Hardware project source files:
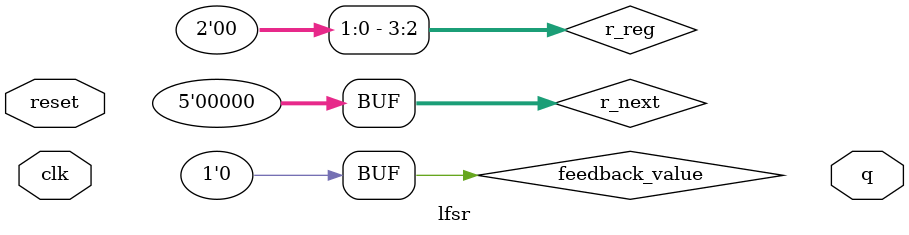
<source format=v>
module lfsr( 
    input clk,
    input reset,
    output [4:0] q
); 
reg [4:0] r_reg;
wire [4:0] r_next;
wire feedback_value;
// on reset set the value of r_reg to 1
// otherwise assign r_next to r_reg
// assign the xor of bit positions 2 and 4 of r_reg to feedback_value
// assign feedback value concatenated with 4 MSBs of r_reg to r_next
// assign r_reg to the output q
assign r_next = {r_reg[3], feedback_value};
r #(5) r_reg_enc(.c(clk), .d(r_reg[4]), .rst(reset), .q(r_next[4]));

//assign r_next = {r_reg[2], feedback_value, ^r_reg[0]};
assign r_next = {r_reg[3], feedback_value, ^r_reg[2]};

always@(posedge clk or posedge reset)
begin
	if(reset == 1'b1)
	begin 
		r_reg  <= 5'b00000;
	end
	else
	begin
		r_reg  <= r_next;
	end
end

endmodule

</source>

▶ About this task:
Collect every line above that contains the word "output".

▶ Task solution:
    output [4:0] q
// assign r_reg to the output q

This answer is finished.